::: Source document :::

Technology has allowed society to progress and improve in so many ways. Sports that involve a great deal of injuries need to implement innovative technology capabilities that will protect the players and improve the game. I hope that some of these emerging technologies are just the start for the implementation of technology in football on a big scale.

16 comments

  1. Very interesting post! It’s obviously enjoyable to read something you’re clearly so interested and passionate about. I think the robot practice players are awesome and such a good idea moving forward in any sport, especially contact sports like football. Do you think Boston College or other major programs should make a bigger shift towards these technologies, or have you guys already done this?

    It is obviously tough because tackling and contact is so important and a skill one must development, but there must be a risk there every time one practices it.

    1. Unfortunately, I don’t think BC will make this shift any time soon. I think many coaches fear that the dummy isn’t shifty or nimble enough to prepare players for extremely athletic running backs, wide receivers, and other skilled players they will face. I think the dummy needs to be implemented in certain parts of practice when violent contact isn’t necessary. The shift towards using technology like this was once thought to be impossible, but we are slowly making progress.

  2. Great post! The technology that is being used to create more safety in the game is much needed. I did not realize that their was technology measuring collision force. Will a coach take a player out if the technology measures a certain limit of force?

    Your former HS coach seems very up to date on monitoring head injuries and using technology to advise his practice. Is your coach in the majority or minority in using these strategies?

:::

Problem to work on –
Continue the blog post on football safety technology and its comment thread, starting right after the last sentence shown. The entries that follow were drawn from a separate source.

::: Information shown :::

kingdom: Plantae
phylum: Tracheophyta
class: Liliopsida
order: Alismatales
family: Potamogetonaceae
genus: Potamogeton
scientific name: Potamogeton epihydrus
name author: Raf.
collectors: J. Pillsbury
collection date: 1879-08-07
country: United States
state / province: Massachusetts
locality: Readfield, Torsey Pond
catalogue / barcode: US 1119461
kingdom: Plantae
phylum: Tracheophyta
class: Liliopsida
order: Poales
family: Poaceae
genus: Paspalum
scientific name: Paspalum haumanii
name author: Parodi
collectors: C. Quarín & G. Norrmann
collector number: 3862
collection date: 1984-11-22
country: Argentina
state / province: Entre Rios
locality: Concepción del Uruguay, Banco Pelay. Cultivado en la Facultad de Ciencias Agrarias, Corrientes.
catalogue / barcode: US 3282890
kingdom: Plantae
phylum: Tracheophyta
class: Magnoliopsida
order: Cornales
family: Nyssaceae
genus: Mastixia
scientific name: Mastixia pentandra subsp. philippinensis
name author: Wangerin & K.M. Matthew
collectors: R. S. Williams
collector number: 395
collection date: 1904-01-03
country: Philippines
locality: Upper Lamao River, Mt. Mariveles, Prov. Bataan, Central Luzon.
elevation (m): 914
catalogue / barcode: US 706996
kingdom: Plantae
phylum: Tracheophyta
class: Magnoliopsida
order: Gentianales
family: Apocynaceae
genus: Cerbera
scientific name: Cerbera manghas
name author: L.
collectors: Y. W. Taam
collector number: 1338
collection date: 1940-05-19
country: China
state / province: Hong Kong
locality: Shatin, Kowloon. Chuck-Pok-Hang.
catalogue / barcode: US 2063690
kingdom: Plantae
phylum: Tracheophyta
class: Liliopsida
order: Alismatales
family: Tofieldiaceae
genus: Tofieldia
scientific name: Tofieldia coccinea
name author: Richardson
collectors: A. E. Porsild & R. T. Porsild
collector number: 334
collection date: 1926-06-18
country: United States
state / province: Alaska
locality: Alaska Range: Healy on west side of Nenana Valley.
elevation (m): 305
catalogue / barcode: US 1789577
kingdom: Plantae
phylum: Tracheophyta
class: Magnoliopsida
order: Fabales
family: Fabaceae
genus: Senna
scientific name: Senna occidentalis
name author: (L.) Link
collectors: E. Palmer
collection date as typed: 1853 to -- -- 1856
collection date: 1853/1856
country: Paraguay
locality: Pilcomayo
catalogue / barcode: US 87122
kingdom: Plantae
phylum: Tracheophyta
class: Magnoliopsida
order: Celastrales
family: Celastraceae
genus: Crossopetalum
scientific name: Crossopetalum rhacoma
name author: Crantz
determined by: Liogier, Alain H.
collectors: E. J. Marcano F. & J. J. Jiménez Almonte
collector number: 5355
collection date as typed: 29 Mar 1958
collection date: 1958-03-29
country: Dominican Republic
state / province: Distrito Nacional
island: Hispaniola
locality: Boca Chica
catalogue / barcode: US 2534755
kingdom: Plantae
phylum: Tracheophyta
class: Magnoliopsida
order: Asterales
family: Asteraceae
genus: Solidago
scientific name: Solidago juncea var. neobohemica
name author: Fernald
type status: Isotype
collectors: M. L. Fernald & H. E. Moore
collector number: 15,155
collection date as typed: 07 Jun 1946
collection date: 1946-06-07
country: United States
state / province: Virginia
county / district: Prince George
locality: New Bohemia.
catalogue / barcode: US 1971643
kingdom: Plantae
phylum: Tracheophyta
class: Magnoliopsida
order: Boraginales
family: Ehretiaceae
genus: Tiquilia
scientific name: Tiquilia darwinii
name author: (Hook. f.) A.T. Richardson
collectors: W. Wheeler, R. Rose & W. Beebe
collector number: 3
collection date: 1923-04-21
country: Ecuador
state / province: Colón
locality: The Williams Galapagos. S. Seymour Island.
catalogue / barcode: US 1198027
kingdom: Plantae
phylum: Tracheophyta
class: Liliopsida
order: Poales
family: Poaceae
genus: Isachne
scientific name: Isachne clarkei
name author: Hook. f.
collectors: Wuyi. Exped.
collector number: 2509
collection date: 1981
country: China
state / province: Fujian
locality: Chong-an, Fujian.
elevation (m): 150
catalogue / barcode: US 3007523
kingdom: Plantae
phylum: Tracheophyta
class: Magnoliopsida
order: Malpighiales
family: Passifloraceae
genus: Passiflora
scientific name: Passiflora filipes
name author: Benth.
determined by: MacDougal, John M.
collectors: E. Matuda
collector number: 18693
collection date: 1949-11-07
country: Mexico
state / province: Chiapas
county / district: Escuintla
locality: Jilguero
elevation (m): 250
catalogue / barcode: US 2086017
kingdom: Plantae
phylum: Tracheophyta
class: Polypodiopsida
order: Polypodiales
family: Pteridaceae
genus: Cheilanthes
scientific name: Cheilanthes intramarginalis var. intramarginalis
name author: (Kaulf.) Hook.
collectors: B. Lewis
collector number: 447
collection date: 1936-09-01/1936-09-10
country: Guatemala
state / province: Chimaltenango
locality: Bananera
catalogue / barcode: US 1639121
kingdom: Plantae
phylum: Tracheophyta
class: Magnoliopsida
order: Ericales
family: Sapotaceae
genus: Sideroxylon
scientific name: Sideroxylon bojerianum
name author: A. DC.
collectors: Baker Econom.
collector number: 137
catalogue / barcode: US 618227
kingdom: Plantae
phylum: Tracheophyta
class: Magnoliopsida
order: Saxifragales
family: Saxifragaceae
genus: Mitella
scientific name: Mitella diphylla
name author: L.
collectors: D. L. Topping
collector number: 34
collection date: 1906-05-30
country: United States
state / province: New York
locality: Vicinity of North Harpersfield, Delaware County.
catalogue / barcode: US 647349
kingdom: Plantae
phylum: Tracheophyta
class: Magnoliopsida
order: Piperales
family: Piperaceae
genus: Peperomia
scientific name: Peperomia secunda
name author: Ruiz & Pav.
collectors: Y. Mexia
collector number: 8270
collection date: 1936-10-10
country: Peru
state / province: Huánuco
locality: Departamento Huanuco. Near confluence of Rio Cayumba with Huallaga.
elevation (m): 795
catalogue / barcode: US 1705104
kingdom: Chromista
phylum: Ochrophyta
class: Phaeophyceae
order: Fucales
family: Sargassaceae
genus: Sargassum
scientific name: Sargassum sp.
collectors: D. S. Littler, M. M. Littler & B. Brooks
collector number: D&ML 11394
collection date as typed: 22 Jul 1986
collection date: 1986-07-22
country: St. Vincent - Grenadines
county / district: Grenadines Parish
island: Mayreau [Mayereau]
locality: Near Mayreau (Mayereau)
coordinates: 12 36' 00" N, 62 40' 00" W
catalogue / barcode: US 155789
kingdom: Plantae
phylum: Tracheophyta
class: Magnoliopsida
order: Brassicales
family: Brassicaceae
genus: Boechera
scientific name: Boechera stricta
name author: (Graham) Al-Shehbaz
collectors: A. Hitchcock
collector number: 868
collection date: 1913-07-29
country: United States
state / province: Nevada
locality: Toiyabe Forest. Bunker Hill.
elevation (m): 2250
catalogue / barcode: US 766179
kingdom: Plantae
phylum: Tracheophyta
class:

:::

Written answer –
    1. Thanks for the comment Joe.. I would say my coach is in the minority of those using this technology. As far as taking players out, I have heart of athletes being removed from workouts due to rapid heart rates and other abnormalities that were detected. This application is especially useful in the south, where summer temps are incredibly hot and take a toll on kids..

  3. I’m happy to hear that your former high school is taking steps to improve safety among its players. I believe going forward this will be critical to keep football a viable sport for future generations. I hope other coaches will follow suit as I do think there is a culture among most football coaches to be extremely tough and willing to push through pain that can be detrimental to the long term mental health of the players. I hope that programs such as the Dartmouth tackling dummies continue to become implemented by football programs across the country. Great post!

  4. Super interesting take on the subject because you have a personal relationship to the sport and the possible injuries it may have caused you had you not been careful. I worked for the NFL’s Health and Safety initiative this past summer and it is incredibly surprising how not many players were informed in the past and how many parents are scared to let their kids play so youth football participation numbers are declining. The heads up tackle is a new initiative that is being promoted especially amongst the moms that are essentially the people who allow and take their kids to play. By having workshops with them and informing them that although there are risks there are new safety measures being taken, the conversation around this has changed. Its great to see that there are technologies to follow the conversation.

    1. I agree, and I think the NFL has stepped up in quite a few ways. Another initiative they have taking is developing a foundation under the turf that has more “give” to it…Almost like a spring.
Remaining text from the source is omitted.